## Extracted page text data
▶

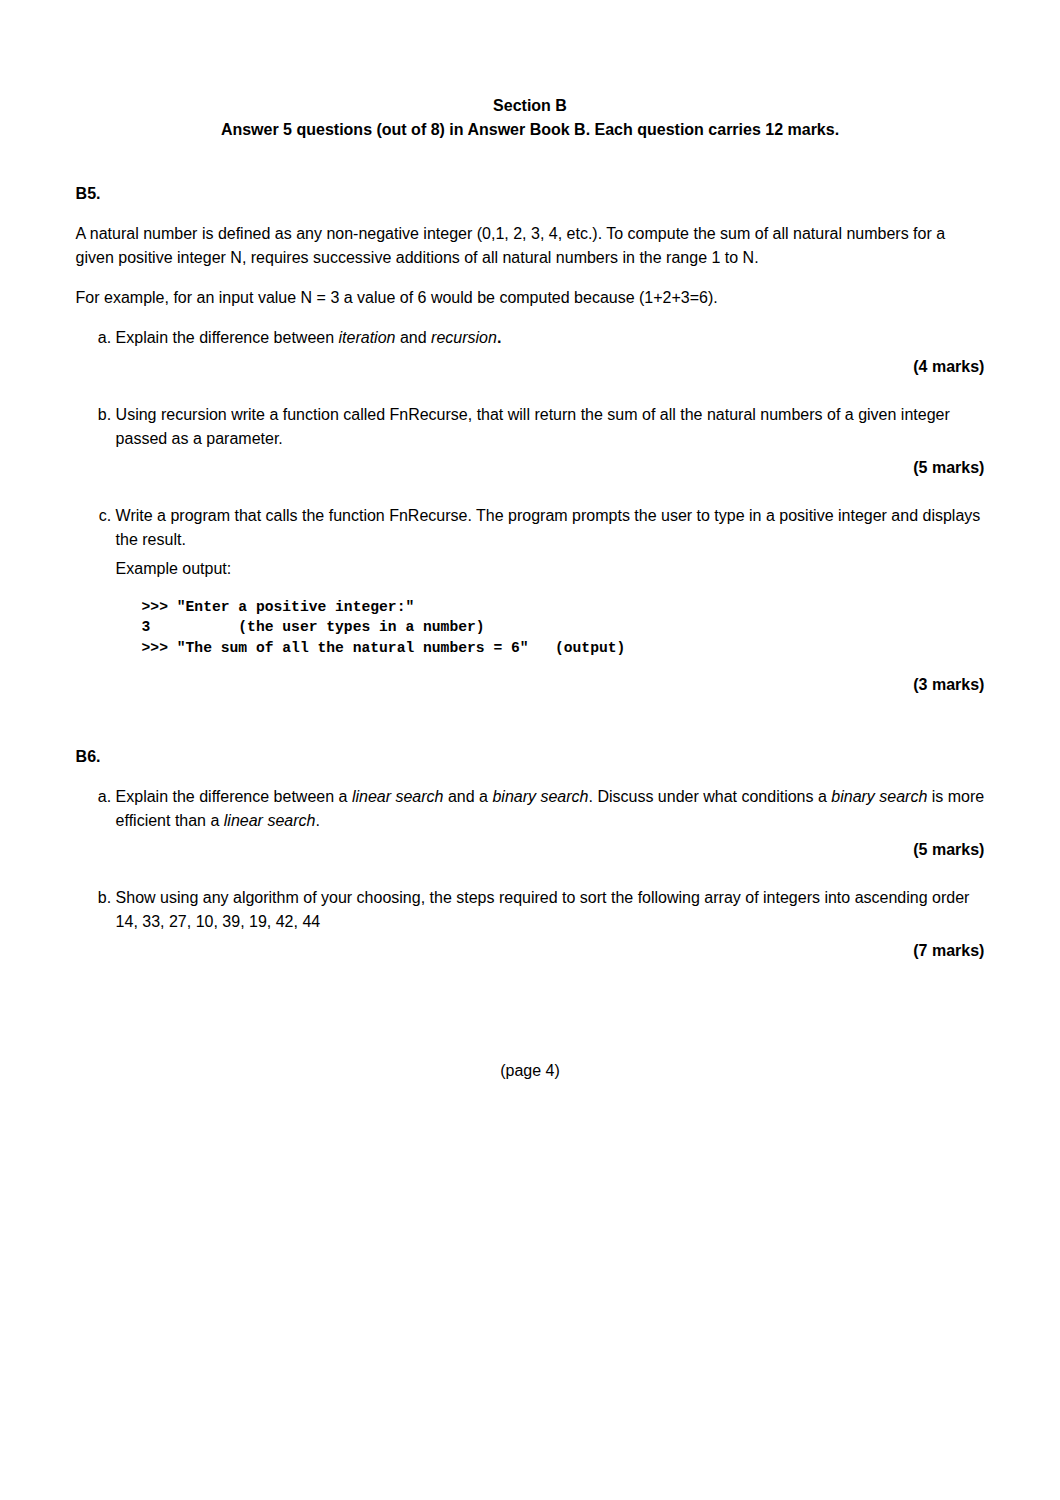Section B
Answer 5 questions (out of 8) in Answer Book B. Each question carries 12 marks.
B5.
A natural number is defined as any non-negative integer (0,1, 2, 3, 4, etc.). To compute the sum of all natural numbers for a given positive integer N, requires successive additions of all natural numbers in the range 1 to N.
For example, for an input value N = 3 a value of 6 would be computed because (1+2+3=6).
Explain the difference between iteration and recursion.
(4 marks)
Using recursion write a function called FnRecurse, that will return the sum of all the natural numbers of a given integer passed as a parameter.
(5 marks)
Write a program that calls the function FnRecurse. The program prompts the user to type in a positive integer and displays the result.
Example output:
>>> "Enter a positive integer:"
3          (the user types in a number)
>>> "The sum of all the natural numbers = 6"   (output)
(3 marks)
B6.
Explain the difference between a linear search and a binary search. Discuss under what conditions a binary search is more efficient than a linear search.
(5 marks)
Show using any algorithm of your choosing, the steps required to sort the following array of integers into ascending order 14, 33, 27, 10, 39, 19, 42, 44
(7 marks)
(page 4)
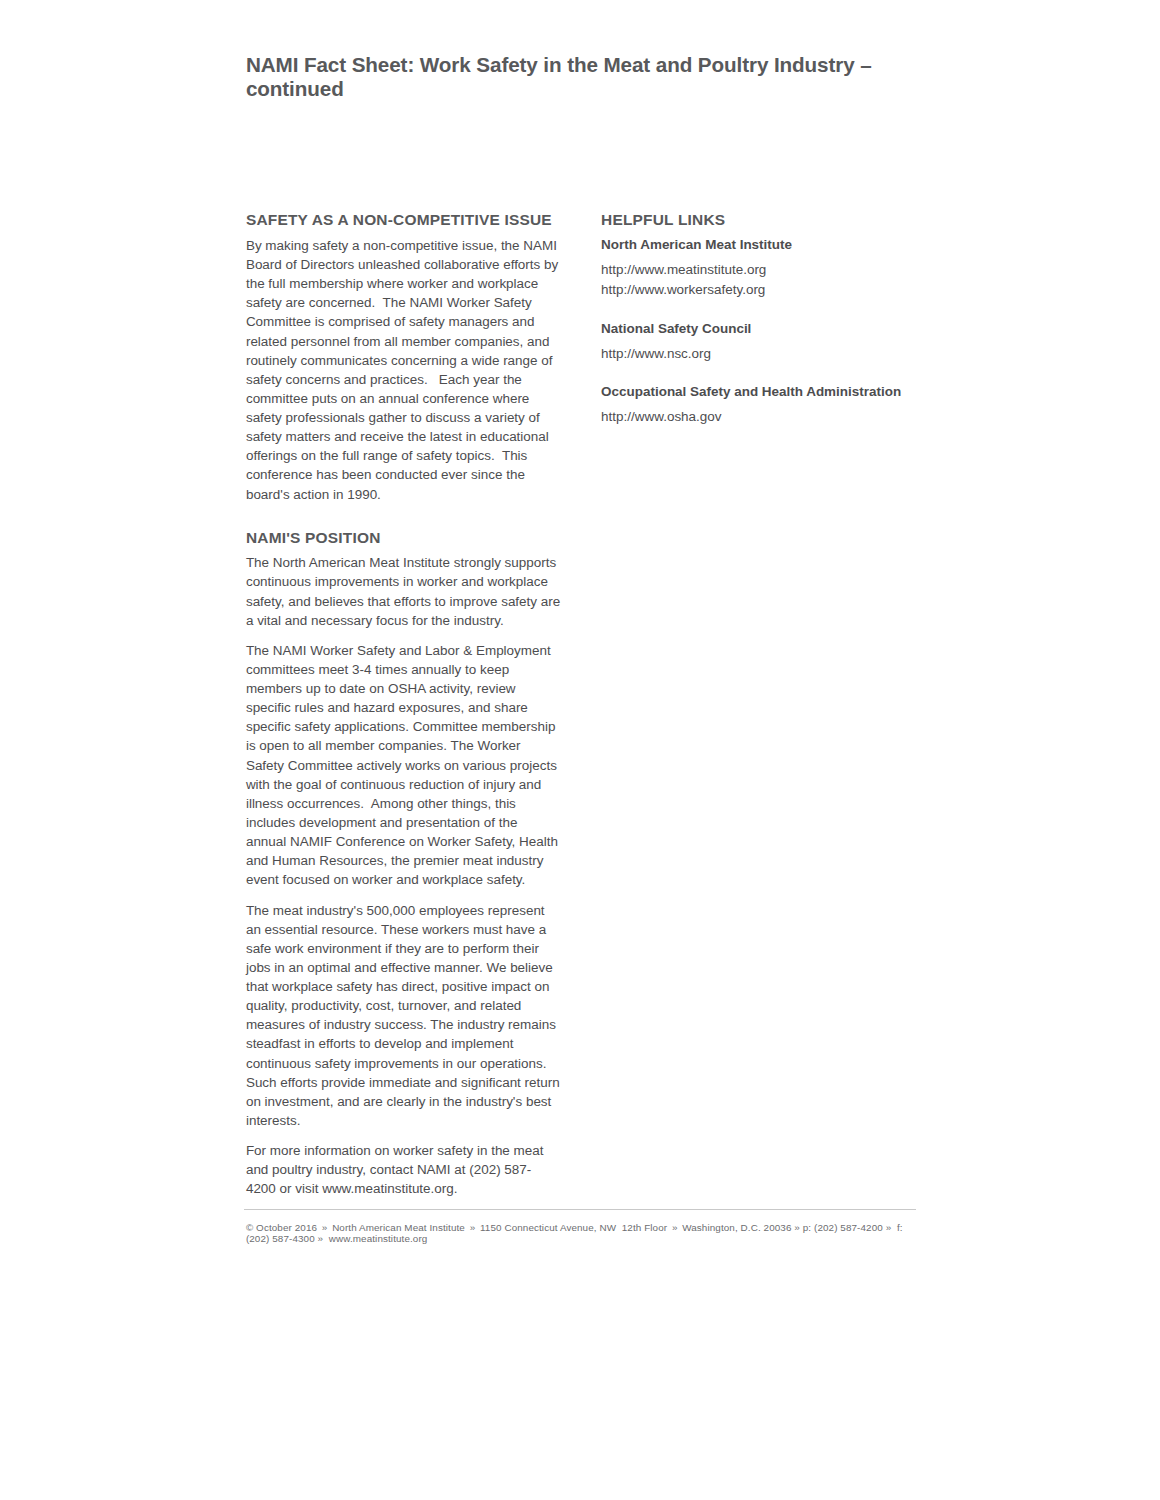NAMI Fact Sheet: Work Safety in the Meat and Poultry Industry – continued
Safety as a Non-Competitive Issue
By making safety a non-competitive issue, the NAMI Board of Directors unleashed collaborative efforts by the full membership where worker and workplace safety are concerned. The NAMI Worker Safety Committee is comprised of safety managers and related personnel from all member companies, and routinely communicates concerning a wide range of safety concerns and practices. Each year the committee puts on an annual conference where safety professionals gather to discuss a variety of safety matters and receive the latest in educational offerings on the full range of safety topics. This conference has been conducted ever since the board's action in 1990.
NAMI's Position
The North American Meat Institute strongly supports continuous improvements in worker and workplace safety, and believes that efforts to improve safety are a vital and necessary focus for the industry.
The NAMI Worker Safety and Labor & Employment committees meet 3-4 times annually to keep members up to date on OSHA activity, review specific rules and hazard exposures, and share specific safety applications. Committee membership is open to all member companies. The Worker Safety Committee actively works on various projects with the goal of continuous reduction of injury and illness occurrences. Among other things, this includes development and presentation of the annual NAMIF Conference on Worker Safety, Health and Human Resources, the premier meat industry event focused on worker and workplace safety.
The meat industry's 500,000 employees represent an essential resource. These workers must have a safe work environment if they are to perform their jobs in an optimal and effective manner. We believe that workplace safety has direct, positive impact on quality, productivity, cost, turnover, and related measures of industry success. The industry remains steadfast in efforts to develop and implement continuous safety improvements in our operations. Such efforts provide immediate and significant return on investment, and are clearly in the industry's best interests.
For more information on worker safety in the meat and poultry industry, contact NAMI at (202) 587-4200 or visit www.meatinstitute.org.
Helpful Links
North American Meat Institute
http://www.meatinstitute.org
http://www.workersafety.org
National Safety Council
http://www.nsc.org
Occupational Safety and Health Administration
http://www.osha.gov
© October 2016 » North American Meat Institute » 1150 Connecticut Avenue, NW 12th Floor » Washington, D.C. 20036 » p: (202) 587-4200 » f: (202) 587-4300 » www.meatinstitute.org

◀

## WHAT IS NEEDED
The answer must be the lines from the one containing "http://www.meatinstitute.org" through the last line of the records, written out exactly; please include nothing more.

## EXERCISE SOLUTION
http://www.meatinstitute.org
http://www.workersafety.org
National Safety Council
http://www.nsc.org
Occupational Safety and Health Administration
http://www.osha.gov
© October 2016 » North American Meat Institute » 1150 Connecticut Avenue, NW 12th Floor » Washington, D.C. 20036 » p: (202) 587-4200 » f: (202) 587-4300 » www.meatinstitute.org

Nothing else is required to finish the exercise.